## Short exercise
Reproduce each of the following entries verbatim, without changing any characters, spacing, or line breaks.

++++ Data listing ++++

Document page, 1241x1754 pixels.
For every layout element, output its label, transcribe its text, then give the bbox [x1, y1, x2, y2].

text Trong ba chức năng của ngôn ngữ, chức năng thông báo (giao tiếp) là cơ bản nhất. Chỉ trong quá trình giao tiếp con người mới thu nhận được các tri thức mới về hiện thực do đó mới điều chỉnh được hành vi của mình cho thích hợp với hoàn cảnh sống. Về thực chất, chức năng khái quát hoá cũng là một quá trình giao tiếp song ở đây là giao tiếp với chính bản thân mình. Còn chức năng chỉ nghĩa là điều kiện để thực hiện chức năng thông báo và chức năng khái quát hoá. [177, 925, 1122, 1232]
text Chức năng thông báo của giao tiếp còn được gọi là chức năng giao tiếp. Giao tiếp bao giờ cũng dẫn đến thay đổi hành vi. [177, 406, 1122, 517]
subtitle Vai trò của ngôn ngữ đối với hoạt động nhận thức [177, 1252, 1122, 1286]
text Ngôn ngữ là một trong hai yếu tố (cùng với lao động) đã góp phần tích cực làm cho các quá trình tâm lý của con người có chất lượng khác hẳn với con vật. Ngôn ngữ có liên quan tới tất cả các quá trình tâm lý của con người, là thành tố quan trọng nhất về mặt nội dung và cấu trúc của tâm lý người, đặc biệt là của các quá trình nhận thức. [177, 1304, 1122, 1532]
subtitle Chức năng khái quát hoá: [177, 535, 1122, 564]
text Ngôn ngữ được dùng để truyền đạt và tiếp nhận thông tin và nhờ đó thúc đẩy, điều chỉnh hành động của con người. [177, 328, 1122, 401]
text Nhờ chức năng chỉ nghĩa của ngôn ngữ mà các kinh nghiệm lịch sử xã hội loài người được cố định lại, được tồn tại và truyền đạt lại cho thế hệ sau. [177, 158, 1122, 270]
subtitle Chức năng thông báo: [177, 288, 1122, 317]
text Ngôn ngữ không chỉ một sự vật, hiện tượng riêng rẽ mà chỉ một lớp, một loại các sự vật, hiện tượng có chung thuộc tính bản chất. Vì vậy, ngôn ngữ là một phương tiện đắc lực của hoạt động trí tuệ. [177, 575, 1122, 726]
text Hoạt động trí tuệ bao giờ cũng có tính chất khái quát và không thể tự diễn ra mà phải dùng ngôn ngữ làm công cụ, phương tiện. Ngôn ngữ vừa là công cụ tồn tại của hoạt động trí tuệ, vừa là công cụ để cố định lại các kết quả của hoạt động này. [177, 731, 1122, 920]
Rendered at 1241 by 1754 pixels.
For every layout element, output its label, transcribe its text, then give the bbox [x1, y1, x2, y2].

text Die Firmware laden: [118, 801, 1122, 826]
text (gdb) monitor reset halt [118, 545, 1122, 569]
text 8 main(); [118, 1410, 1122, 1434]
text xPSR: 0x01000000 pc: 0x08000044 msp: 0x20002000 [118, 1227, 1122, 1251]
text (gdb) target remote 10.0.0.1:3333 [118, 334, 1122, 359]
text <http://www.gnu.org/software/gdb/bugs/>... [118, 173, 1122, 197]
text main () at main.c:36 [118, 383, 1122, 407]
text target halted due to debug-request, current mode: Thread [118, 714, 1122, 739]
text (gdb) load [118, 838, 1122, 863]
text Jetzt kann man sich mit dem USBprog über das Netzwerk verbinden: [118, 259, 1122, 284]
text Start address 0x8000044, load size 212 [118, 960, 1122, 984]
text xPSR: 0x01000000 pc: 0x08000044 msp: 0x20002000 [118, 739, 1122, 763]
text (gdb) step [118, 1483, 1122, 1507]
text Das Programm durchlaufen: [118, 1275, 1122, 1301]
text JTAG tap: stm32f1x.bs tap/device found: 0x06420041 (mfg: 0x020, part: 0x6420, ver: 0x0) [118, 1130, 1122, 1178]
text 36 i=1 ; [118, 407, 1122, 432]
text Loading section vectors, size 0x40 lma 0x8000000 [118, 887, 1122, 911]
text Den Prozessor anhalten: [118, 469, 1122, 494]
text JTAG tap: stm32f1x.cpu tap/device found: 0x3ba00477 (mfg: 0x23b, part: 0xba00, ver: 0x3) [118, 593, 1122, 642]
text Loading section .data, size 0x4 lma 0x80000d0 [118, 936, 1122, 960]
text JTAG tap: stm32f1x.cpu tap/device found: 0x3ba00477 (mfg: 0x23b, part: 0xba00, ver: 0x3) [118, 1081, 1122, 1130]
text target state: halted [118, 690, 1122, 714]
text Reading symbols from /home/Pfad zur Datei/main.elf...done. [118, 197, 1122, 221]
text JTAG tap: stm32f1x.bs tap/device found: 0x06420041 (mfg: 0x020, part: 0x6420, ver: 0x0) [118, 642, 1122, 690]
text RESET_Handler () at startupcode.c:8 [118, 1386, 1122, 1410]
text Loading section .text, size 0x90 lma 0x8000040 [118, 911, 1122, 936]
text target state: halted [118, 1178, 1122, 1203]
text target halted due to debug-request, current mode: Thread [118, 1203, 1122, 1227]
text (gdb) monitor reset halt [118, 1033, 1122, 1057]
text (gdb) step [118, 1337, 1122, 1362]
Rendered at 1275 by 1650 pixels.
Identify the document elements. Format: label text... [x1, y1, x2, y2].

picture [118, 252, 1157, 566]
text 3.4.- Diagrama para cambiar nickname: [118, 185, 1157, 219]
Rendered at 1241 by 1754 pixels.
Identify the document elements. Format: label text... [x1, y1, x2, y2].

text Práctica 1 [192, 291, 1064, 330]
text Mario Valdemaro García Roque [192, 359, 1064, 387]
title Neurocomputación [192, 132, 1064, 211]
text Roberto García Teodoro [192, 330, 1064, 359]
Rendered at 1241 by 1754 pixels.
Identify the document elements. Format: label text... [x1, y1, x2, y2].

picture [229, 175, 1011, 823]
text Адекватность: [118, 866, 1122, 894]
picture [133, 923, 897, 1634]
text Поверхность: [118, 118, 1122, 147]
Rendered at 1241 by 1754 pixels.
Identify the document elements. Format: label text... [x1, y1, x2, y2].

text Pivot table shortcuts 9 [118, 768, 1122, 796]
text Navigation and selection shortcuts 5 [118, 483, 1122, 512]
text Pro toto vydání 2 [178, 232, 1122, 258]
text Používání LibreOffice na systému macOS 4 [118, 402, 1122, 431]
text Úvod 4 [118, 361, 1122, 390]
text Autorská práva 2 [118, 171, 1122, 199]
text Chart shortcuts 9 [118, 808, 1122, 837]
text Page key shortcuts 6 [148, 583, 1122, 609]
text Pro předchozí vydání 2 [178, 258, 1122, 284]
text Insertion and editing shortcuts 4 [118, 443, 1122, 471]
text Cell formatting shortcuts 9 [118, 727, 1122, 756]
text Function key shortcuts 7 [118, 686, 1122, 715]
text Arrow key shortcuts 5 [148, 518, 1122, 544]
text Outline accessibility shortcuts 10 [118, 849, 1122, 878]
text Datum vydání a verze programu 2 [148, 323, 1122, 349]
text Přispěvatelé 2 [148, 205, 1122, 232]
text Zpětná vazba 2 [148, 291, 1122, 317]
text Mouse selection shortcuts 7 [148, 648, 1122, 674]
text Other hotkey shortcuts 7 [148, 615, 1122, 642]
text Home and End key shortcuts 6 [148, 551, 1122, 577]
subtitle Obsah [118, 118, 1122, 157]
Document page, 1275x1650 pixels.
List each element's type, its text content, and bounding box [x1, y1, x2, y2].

++++

## Exercise output
Document page, 1241x1754 pixels.
For every layout element, output its label, transcribe its text, then give the bbox [x1, y1, x2, y2].

text Trong ba chức năng của ngôn ngữ, chức năng thông báo (giao tiếp) là cơ bản nhất. Chỉ trong quá trình giao tiếp con người mới thu nhận được các tri thức mới về hiện thực do đó mới điều chỉnh được hành vi của mình cho thích hợp với hoàn cảnh sống. Về thực chất, chức năng khái quát hoá cũng là một quá trình giao tiếp song ở đây là giao tiếp với chính bản thân mình. Còn chức năng chỉ nghĩa là điều kiện để thực hiện chức năng thông báo và chức năng khái quát hoá. [177, 925, 1122, 1232]
text Chức năng thông báo của giao tiếp còn được gọi là chức năng giao tiếp. Giao tiếp bao giờ cũng dẫn đến thay đổi hành vi. [177, 406, 1122, 517]
subtitle Vai trò của ngôn ngữ đối với hoạt động nhận thức [177, 1252, 1122, 1286]
text Ngôn ngữ là một trong hai yếu tố (cùng với lao động) đã góp phần tích cực làm cho các quá trình tâm lý của con người có chất lượng khác hẳn với con vật. Ngôn ngữ có liên quan tới tất cả các quá trình tâm lý của con người, là thành tố quan trọng nhất về mặt nội dung và cấu trúc của tâm lý người, đặc biệt là của các quá trình nhận thức. [177, 1304, 1122, 1532]
subtitle Chức năng khái quát hoá: [177, 535, 1122, 564]
text Ngôn ngữ được dùng để truyền đạt và tiếp nhận thông tin và nhờ đó thúc đẩy, điều chỉnh hành động của con người. [177, 328, 1122, 401]
text Nhờ chức năng chỉ nghĩa của ngôn ngữ mà các kinh nghiệm lịch sử xã hội loài người được cố định lại, được tồn tại và truyền đạt lại cho thế hệ sau. [177, 158, 1122, 270]
subtitle Chức năng thông báo: [177, 288, 1122, 317]
text Ngôn ngữ không chỉ một sự vật, hiện tượng riêng rẽ mà chỉ một lớp, một loại các sự vật, hiện tượng có chung thuộc tính bản chất. Vì vậy, ngôn ngữ là một phương tiện đắc lực của hoạt động trí tuệ. [177, 575, 1122, 726]
text Hoạt động trí tuệ bao giờ cũng có tính chất khái quát và không thể tự diễn ra mà phải dùng ngôn ngữ làm công cụ, phương tiện. Ngôn ngữ vừa là công cụ tồn tại của hoạt động trí tuệ, vừa là công cụ để cố định lại các kết quả của hoạt động này. [177, 731, 1122, 920]
Rendered at 1241 by 1754 pixels.
For every layout element, output its label, transcribe its text, then give the bbox [x1, y1, x2, y2].

text Die Firmware laden: [118, 801, 1122, 826]
text (gdb) monitor reset halt [118, 545, 1122, 569]
text 8 main(); [118, 1410, 1122, 1434]
text xPSR: 0x01000000 pc: 0x08000044 msp: 0x20002000 [118, 1227, 1122, 1251]
text (gdb) target remote 10.0.0.1:3333 [118, 334, 1122, 359]
text <http://www.gnu.org/software/gdb/bugs/>... [118, 173, 1122, 197]
text main () at main.c:36 [118, 383, 1122, 407]
text target halted due to debug-request, current mode: Thread [118, 714, 1122, 739]
text (gdb) load [118, 838, 1122, 863]
text Jetzt kann man sich mit dem USBprog über das Netzwerk verbinden: [118, 259, 1122, 284]
text Start address 0x8000044, load size 212 [118, 960, 1122, 984]
text xPSR: 0x01000000 pc: 0x08000044 msp: 0x20002000 [118, 739, 1122, 763]
text (gdb) step [118, 1483, 1122, 1507]
text Das Programm durchlaufen: [118, 1275, 1122, 1301]
text JTAG tap: stm32f1x.bs tap/device found: 0x06420041 (mfg: 0x020, part: 0x6420, ver: 0x0) [118, 1130, 1122, 1178]
text 36 i=1 ; [118, 407, 1122, 432]
text Loading section vectors, size 0x40 lma 0x8000000 [118, 887, 1122, 911]
text Den Prozessor anhalten: [118, 469, 1122, 494]
text JTAG tap: stm32f1x.cpu tap/device found: 0x3ba00477 (mfg: 0x23b, part: 0xba00, ver: 0x3) [118, 593, 1122, 642]
text Loading section .data, size 0x4 lma 0x80000d0 [118, 936, 1122, 960]
text JTAG tap: stm32f1x.cpu tap/device found: 0x3ba00477 (mfg: 0x23b, part: 0xba00, ver: 0x3) [118, 1081, 1122, 1130]
text target state: halted [118, 690, 1122, 714]
text Reading symbols from /home/Pfad zur Datei/main.elf...done. [118, 197, 1122, 221]
text JTAG tap: stm32f1x.bs tap/device found: 0x06420041 (mfg: 0x020, part: 0x6420, ver: 0x0) [118, 642, 1122, 690]
text RESET_Handler () at startupcode.c:8 [118, 1386, 1122, 1410]
text Loading section .text, size 0x90 lma 0x8000040 [118, 911, 1122, 936]
text target state: halted [118, 1178, 1122, 1203]
text target halted due to debug-request, current mode: Thread [118, 1203, 1122, 1227]
text (gdb) monitor reset halt [118, 1033, 1122, 1057]
text (gdb) step [118, 1337, 1122, 1362]
Rendered at 1275 by 1650 pixels.
Identify the document elements. Format: label text... [x1, y1, x2, y2].

picture [118, 252, 1157, 566]
text 3.4.- Diagrama para cambiar nickname: [118, 185, 1157, 219]
Rendered at 1241 by 1754 pixels.
Identify the document elements. Format: label text... [x1, y1, x2, y2].

text Práctica 1 [192, 291, 1064, 330]
text Mario Valdemaro García Roque [192, 359, 1064, 387]
title Neurocomputación [192, 132, 1064, 211]
text Roberto García Teodoro [192, 330, 1064, 359]
Rendered at 1241 by 1754 pixels.
Identify the document elements. Format: label text... [x1, y1, x2, y2].

picture [229, 175, 1011, 823]
text Адекватность: [118, 866, 1122, 894]
picture [133, 923, 897, 1634]
text Поверхность: [118, 118, 1122, 147]
Rendered at 1241 by 1754 pixels.
Identify the document elements. Format: label text... [x1, y1, x2, y2].

text Pivot table shortcuts 9 [118, 768, 1122, 796]
text Navigation and selection shortcuts 5 [118, 483, 1122, 512]
text Pro toto vydání 2 [178, 232, 1122, 258]
text Používání LibreOffice na systému macOS 4 [118, 402, 1122, 431]
text Úvod 4 [118, 361, 1122, 390]
text Autorská práva 2 [118, 171, 1122, 199]
text Chart shortcuts 9 [118, 808, 1122, 837]
text Page key shortcuts 6 [148, 583, 1122, 609]
text Pro předchozí vydání 2 [178, 258, 1122, 284]
text Insertion and editing shortcuts 4 [118, 443, 1122, 471]
text Cell formatting shortcuts 9 [118, 727, 1122, 756]
text Function key shortcuts 7 [118, 686, 1122, 715]
text Arrow key shortcuts 5 [148, 518, 1122, 544]
text Outline accessibility shortcuts 10 [118, 849, 1122, 878]
text Datum vydání a verze programu 2 [148, 323, 1122, 349]
text Přispěvatelé 2 [148, 205, 1122, 232]
text Zpětná vazba 2 [148, 291, 1122, 317]
text Mouse selection shortcuts 7 [148, 648, 1122, 674]
text Other hotkey shortcuts 7 [148, 615, 1122, 642]
text Home and End key shortcuts 6 [148, 551, 1122, 577]
subtitle Obsah [118, 118, 1122, 157]
Document page, 1275x1650 pixels.
List each element's type, its text content, and bounding box [x1, y1, x2, y2].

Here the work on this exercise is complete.